Crate persian_rug

Expand description

This crate provides a framework for managing arbitrary mutable graphs of objects that link to one another. This is a pattern which is difficult to replicate in Rust, because of the ownership model, but is common in the wider software ecosystem.

Overview and motivation

In the case where you have truly arbitrary graphs, most of an object’s dependencies cannot be usefully represented as being owned by that object. For example, consider two types, Foo and Bar:

struct Foo {
    bars: Vec<Bar>
}

struct Bar {
    my_special_foo: Option<Foo>
}

If no one Foo is the sole owner of a Bar (each Foo holds a subset of available Bars), and no one Bar is the sole owner of any given Foo (the same Foo could be special for multiple Bars), then we end up with multiple copies of every object in this representation, and maintaining consistency is likely to be difficult.

We might next try to use reference counting smart pointers for the links between objects, but neither Rc nor Arc gives us mutability on its own. If we then consider using Mutex to provide mutability, we end up with something like this:

use std::sync::{Arc, Mutex};

struct Foo {
    bars: Vec<Arc<Mutex<Bar>>>
}

struct Bar {
    my_special_foo: Option<Arc<Mutex<Foo>>>
}

in which each object is individually lockable to permit mutation. But there is no meaningful lock order here, and deadlock is all but assured.

The approach taken in this crate is to store everything inside one container (a Context) which gives a single location for locking. Only the Context has ownership of data, everything else is granted a Proxy which can be resolved using the Context into a reference to the real object. We use attribute macros to remove most of the boilerplate: contextual matches a type to its owner, and persian_rug builds a suitable owner.

That means the example using this crate looks like this:

use persian_rug::{contextual, persian_rug, Proxy};

#[contextual(MyRug)]
struct Foo {
  bars: Vec<Proxy<Bar>>
}

#[contextual(MyRug)]
struct Bar {
  my_special_foo: Option<Proxy<Foo>>
}

#[persian_rug]
struct MyRug(#[table] Foo, #[table] Bar);

We will need to have an instance of MyRug available whenever we want to read the contents of a Foo or a Bar. If we have a mutable reference to the context, we can change any Foo or Bar we wish.

The Persian Rug

A Context provides the ability to insert, retrieve and iterate over items by type. It can only support one collection of items per type.

Please note: this crate does not support deletion of objects at present.
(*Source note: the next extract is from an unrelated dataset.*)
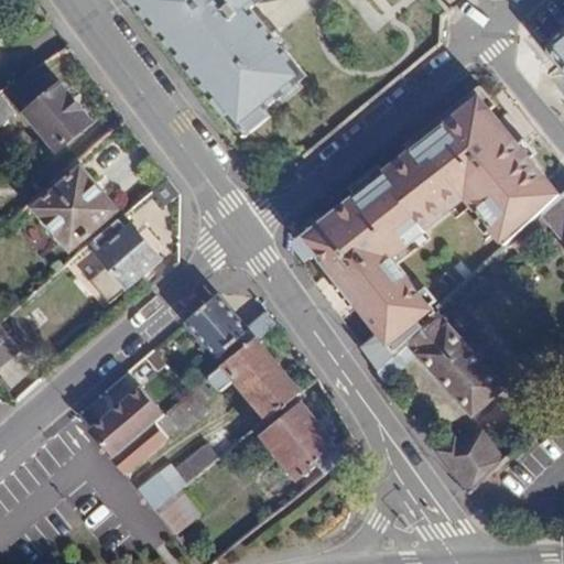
[(136,0),(245,134),(271,114),(266,107),(307,73),(255,6),(261,0),(136,0)]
use persian_rug::{contextual, persian_rug, Context, Proxy, Table};

#[contextual(C)]
struct Foo<C: Context> {
  _marker: core::marker::PhantomData<C>,
  pub a: i32,
  pub friend: Option<Proxy<Foo<C>>>
}

impl<C: Context> Foo<C> {
  pub fn new(a: i32, friend: Option<Proxy<Foo<C>>>) -> Self {
    Self { _marker: Default::default(), a, friend }
  }
}

#[persian_rug]
struct Rug(#[table] Foo<Rug>);

let mut r = Rug(Table::new());
let p1 = r.add( Foo::new(1, None) );
let p2 = r.add( Foo::new(2, Some(p1)) );
let p3 = r.add( Foo::new(3, Some(p2)) );
r.get_mut(&p1).friend = Some(p3);

Context read access is provided to implementations of Accessor whose context matches. Shared references to the context are accessors, as are Arcs, MutexGuards and RwLockReadGuards.

Write access is provided to implementations of Mutator whose context matches. Exclusive references to the context are mutators, as are MutexGuards and RwLockWriteGuards. If you enable the clone-replace feature, you can also use MutateGuards for this.

To prevent accidental misuse, each participating type must declare its context by implementing Contextual, and can only belong to one context. This apparent restriction is easily lifted by making the context a generic parameter of the participating type. The constraints attribute can help with the boilerplate needed to use generic parameters in this way.